The Dr. Kelley Story: Part 1
Transcript: Nicholas Gonzalez, M.D.'s lecture at the World Research Foundation:
Part 1: Dr. Kelley Gets Cancer
Dr. Gonzalez speaking:
I've been asked to talk slowly. Now, its genetically, physiologically and morally impossible for me to do that but I'll try. But probably fail. I'm going to talk about cancer today, particularly about William Donald Kelley. Now for Dr. Kelley, cancer began with eye problems. He was riding down the road in his antique Cadillac he called "Twinkles," and he noticed he was having trouble seeing street signs. He was 35 years old and had perfect vision up to that point. He didn't pay much attention to it.
But over the ensuing months, his vision got progressively worse. He went to his ophthalmologist, who said, "Look, you're 35 years old, you're nearsighted, you need glasses." Well, that wasn't too big a deal, but about three months later, he noticed as he was working on his patients (Kelley was an orthodontist, he did a lot of close work in patients' mouths), and he noticed that he had trouble seeing the teeth clearly in his patients and doing the intricate work with pliers. So he went back to his ophthalmologist, who said, "This is kind of interesting, you need bifocals." Now, this didn't sit too kindly on Kelley's soul, he thought 35 years old was too young for bifocals, but he wore them. And they seemed to work well for about three months, and then he noticed that with bifocals he could see the far distance well and he could read, and he could do his intricate work in his patients' mouths, but the intermediate distances were getting kind of fuzzy.
This was unusual, so he went back to his ophthalmologist, who said, "You need trifocals. This is the first time I've ever had a patient who needed trifocals." This was a blow to Dr. Kelley. Just about the time he needed trifocals, he started developing muscle cramps. Initially, they weren't too serious. They were in his arms, and he figured this was because he was spending twelve hours a day working hunched over his patients. But the pains got progressively worse. They were like severe charley-horses in his arms. Then they evolved to his legs, and pretty soon he was getting terrible chest pains-- in fact, he ended up in the local emergency room three times with terrible chest pains, thinking it was a heart attack. But his EKGs were normal, so he went to his local doctor, who just suggested that he was working too hard and needed to take some time off.
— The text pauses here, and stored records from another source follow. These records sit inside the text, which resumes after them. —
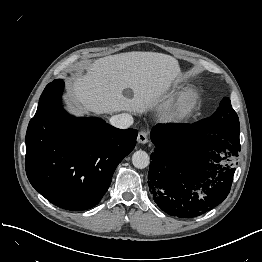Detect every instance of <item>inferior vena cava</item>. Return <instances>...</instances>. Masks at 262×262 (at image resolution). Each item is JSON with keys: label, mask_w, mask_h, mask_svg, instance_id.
Returning a JSON list of instances; mask_svg holds the SVG:
<instances>
[{"label": "inferior vena cava", "mask_w": 262, "mask_h": 262, "mask_svg": "<svg viewBox=\"0 0 262 262\" xmlns=\"http://www.w3.org/2000/svg\"><path fill=\"white\" fill-rule=\"evenodd\" d=\"M133 122V117L128 113L114 115L110 118V124L119 129H127Z\"/></svg>", "instance_id": "obj_1"}]
</instances>
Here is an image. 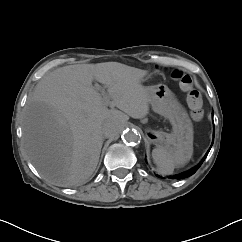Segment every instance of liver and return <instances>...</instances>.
<instances>
[{"mask_svg": "<svg viewBox=\"0 0 242 242\" xmlns=\"http://www.w3.org/2000/svg\"><path fill=\"white\" fill-rule=\"evenodd\" d=\"M147 74L104 62L68 65L43 77L28 97L22 120L24 147L39 174L57 186L86 183L98 164L109 121H120L117 136L129 117L149 113L148 87L141 84ZM93 80L107 88L119 110L107 108Z\"/></svg>", "mask_w": 242, "mask_h": 242, "instance_id": "1", "label": "liver"}]
</instances>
Kelley did that, but the pains didn't get any better.
And just about the time that he was having trouble with his muscle pains, his hair started to fall out. Kelley had a thick head of hair and baldness did not run in his family, so at age 35 when his hair started to fall out, this was serious. So he went back to his doctor, and the doctor said, "Well, this is just stress and aging, there's nothing you can do about it."
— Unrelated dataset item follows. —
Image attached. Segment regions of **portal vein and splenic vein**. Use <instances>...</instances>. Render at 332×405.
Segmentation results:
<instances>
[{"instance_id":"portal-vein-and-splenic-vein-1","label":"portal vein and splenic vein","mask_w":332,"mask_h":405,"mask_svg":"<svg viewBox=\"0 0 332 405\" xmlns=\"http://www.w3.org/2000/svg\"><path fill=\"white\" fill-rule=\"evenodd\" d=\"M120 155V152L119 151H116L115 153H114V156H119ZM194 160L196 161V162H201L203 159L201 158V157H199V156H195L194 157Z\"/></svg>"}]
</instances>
Now, about the time his hair started to fall out, Kelley developed a severe, cataclysmic depression. Now, Kelley had never been depressed a day in his life. This was a man who worked 14 hours a day as an orthodontist, loved his work, had a wonderful family, four kids - all adopted and he loved dearly, a good wife, he was very active in community affairs, he just wasn't a depressed type. He had never been depressed, and now suddenly he would wake up in the morning with crying spells.
Kelley wasn't interested in his work, wasn't interested in his family, he thought about chucking orthodonture to go live in the mountains of Colorado. This is very unusual for him. He went to his doctor and begged for anti-depressants, but the doctor said “No, you're just working too hard, you have to take some more time off”. So, Kelley took more time off, and the depression got worse. Just about the time he was starting to feel suicidal, his belly suddenly expanded overnight, and he went to his doctor, who said, "You have to go into the hospital."
Dr. Kelley was very well known in the Texas community where he lived, and they called in all the local surgeons and gastroenterologists, and the surgeon took one look at this man and said, "This guy's got terminal cancer."
This was about 1964 and in those days, they didn't have sophisticated CAT-scans or ultrasounds. They just had simple ultrasound and X-ray equipment. They did a whole series of X-rays and found that there were lesions in his lungs that looked like metastatic disease - a huge tumor in his right hip and his liver was three times its normal size. It appeared that he had a pancreatic tumor that had metastasized very quickly. The surgeon said he was too sick for surgery. The doctors told his wife Kelley had four to six to eight weeks to live.
That was the bad news, but the news got even worse. His wife handled this sudden occurrence by packing up and leaving. Leaving Dr. Kelley with four young kids and dying of cancer. Now, Dr. Kelley did what any sane man would do in a circumstance like that. He called his mother.